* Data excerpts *
════

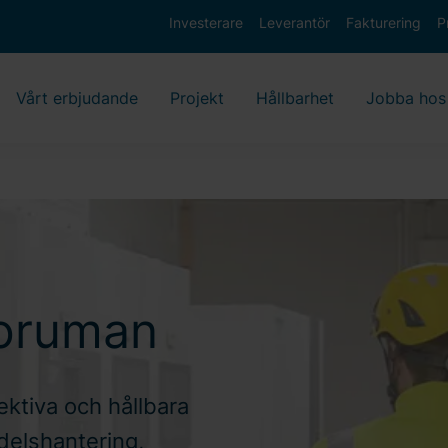
Investerare
Leverantör
Fakturering
P
Vårt erbjudande
Projekt
Hållbarhet
Jobba hos
toruman
ektiva och hållbara
delshantering,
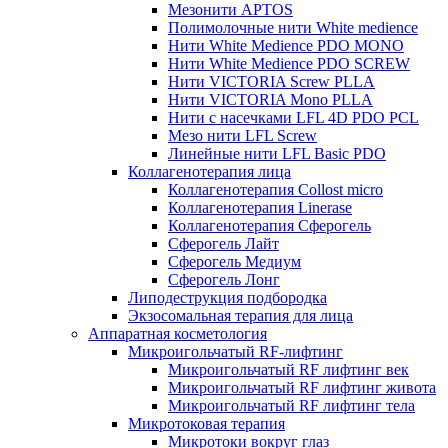
Мезонити APTOS
Полимолочные нити White medience
Нити White Medience PDO MONO
Нити White Medience PDO SCREW
Нити VICTORIA Screw PLLA
Нити VICTORIA Mono PLLA
Нити с насечками LFL 4D PDO PCL
Мезо нити LFL Screw
Линейные нити LFL Basic PDO
Коллагенотерапия лица
Коллагенотерапия Collost micro
Коллагенотерапия Linerase
Коллагенотерапия Сферогель
Сферогель Лайт
Сферогель Медиум
Сферогель Лонг
Липодеструкция подбородка
Экзосомальная терапия для лица
Аппаратная косметология
Микроигольчатый RF-лифтинг
Микроигольчатый RF лифтинг век
Микроигольчатый RF лифтинг живота
Микроигольчатый RF лифтинг тела
Микротоковая терапия
Микротоки вокруг глаз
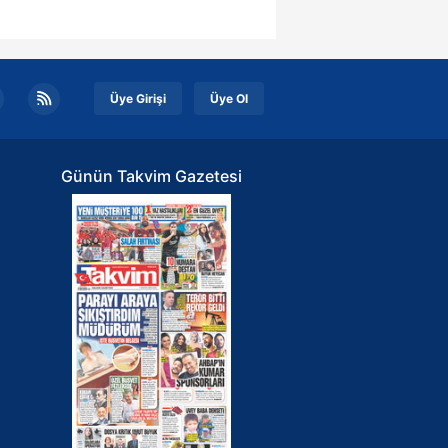
kin detaylı bilgi için Ayarlar
ak ve sitemizde ilgili
Üye Girişi
Üye Ol
Günün Takvim Gazetesi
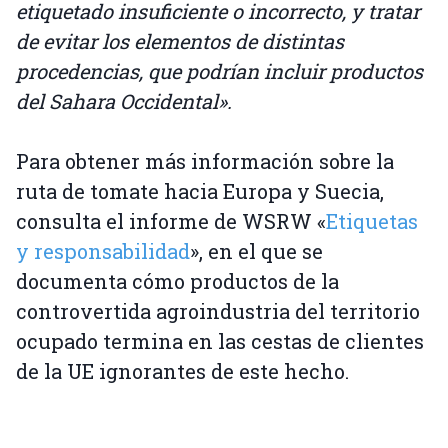
etiquetado insuficiente o incorrecto, y tratar
de evitar los elementos de distintas
procedencias, que podrían incluir productos
del Sahara Occidental».
Para obtener más información sobre la
ruta de tomate hacia Europa y Suecia,
consulta el informe de WSRW «
Etiquetas
y responsabilidad
», en el que se
documenta cómo productos de la
controvertida agroindustria del territorio
ocupado termina en las cestas de clientes
de la UE ignorantes de este hecho.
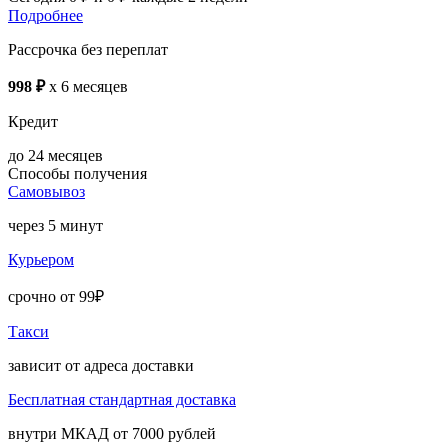
Подробнее
Рассрочка без переплат
998 ₽
x 6 месяцев
Кредит
до 24 месяцев
Способы получения
Самовывоз
через 5 минут
Курьером
срочно от 99₽
Такси
зависит от адреса доставки
Бесплатная стандартная доставка
внутри МКАД от 7000 рублей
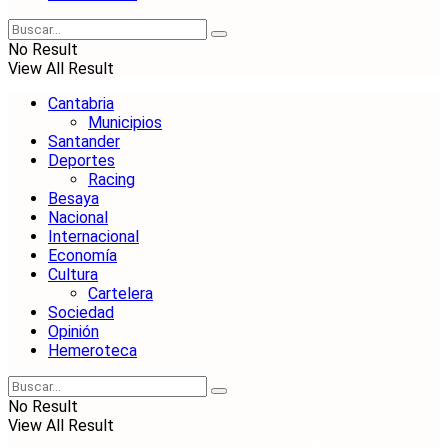
No Result
View All Result
Cantabria
Municipios
Santander
Deportes
Racing
Besaya
Nacional
Internacional
Economía
Cultura
Cartelera
Sociedad
Opinión
Hemeroteca
No Result
View All Result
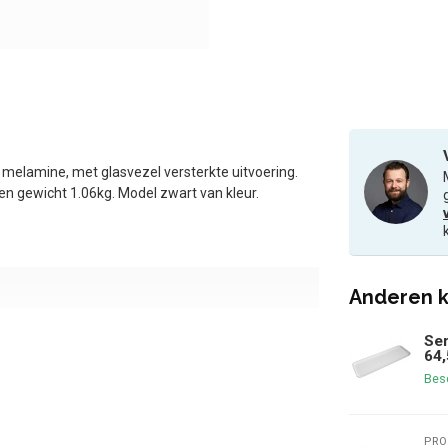
melamine, met glasvezel versterkte uitvoering.
n gewicht 1.06kg. Model zwart van kleur.
Anderen k
Ser
64
Bes
PRO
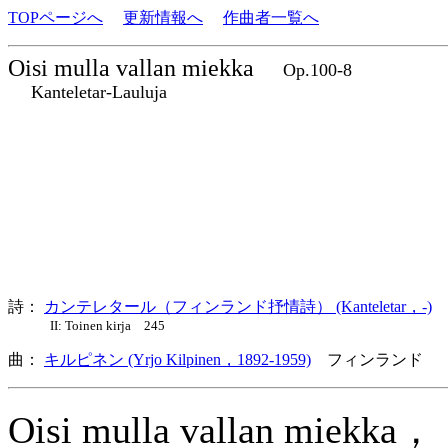
TOPページへ
更新情報へ
作曲者一覧へ
Oisi mulla vallan miekka
Op.100-8
Kanteletar-Lauluja
詩：
カンテレタール（フィンランド抒情詩） (Kanteletar，-)
II: Toinen kirja 245
曲：
キルピネン (Yrjo Kilpinen，1892-1959)
フィンランド 
Oisi mulla vallan miekka，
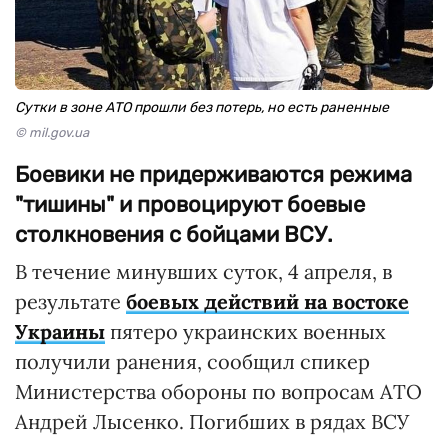
Сутки в зоне АТО прошли без потерь, но есть раненные
© mil.gov.ua
Боевики не придерживаются режима
"тишины" и провоцируют боевые
столкновения с бойцами ВСУ.
В течение минувших суток, 4 апреля, в
результате
боевых действий на востоке
Украины
пятеро украинских военных
получили ранения, сообщил спикер
Министерства обороны по вопросам АТО
Андрей Лысенко. Погибших в рядах ВСУ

════

* Task to complete *
Copy back exactly the lines above from the one containing "ruta de tomate" through the one containing "столкновения с бойцами ВСУ.", and leave every picture behind.

* Expected answer *
ruta de tomate hacia Europa y Suecia,
consulta el informe de WSRW «
Etiquetas
y responsabilidad
», en el que se
documenta cómo productos de la
controvertida agroindustria del territorio
ocupado termina en las cestas de clientes
de la UE ignorantes de este hecho.
Подробнее
Рассрочка без переплат
998 ₽
x 6 месяцев
Кредит
до 24 месяцев
Способы получения
Самовывоз
через 5 минут
Курьером
срочно от 99₽
Такси
зависит от адреса доставки
Бесплатная стандартная доставка
внутри МКАД от 7000 рублей
No Result
View All Result
Cantabria
Municipios
Santander
Deportes
Racing
Besaya
Nacional
Internacional
Economía
Cultura
Cartelera
Sociedad
Opinión
Hemeroteca
No Result
View All Result
melamine, met glasvezel versterkte uitvoering.
n gewicht 1.06kg. Model zwart van kleur.
Anderen k
Ser
64
Bes
PRO
TOPページへ
更新情報へ
作曲者一覧へ
Oisi mulla vallan miekka
Op.100-8
Kanteletar-Lauluja
詩：
カンテレタール（フィンランド抒情詩） (Kanteletar，-)
II: Toinen kirja 245
曲：
キルピネン (Yrjo Kilpinen，1892-1959)
フィンランド 
Oisi mulla vallan miekka，
Сутки в зоне АТО прошли без потерь, но есть раненные
© mil.gov.ua
Боевики не придерживаются режима
"тишины" и провоцируют боевые
столкновения с бойцами ВСУ.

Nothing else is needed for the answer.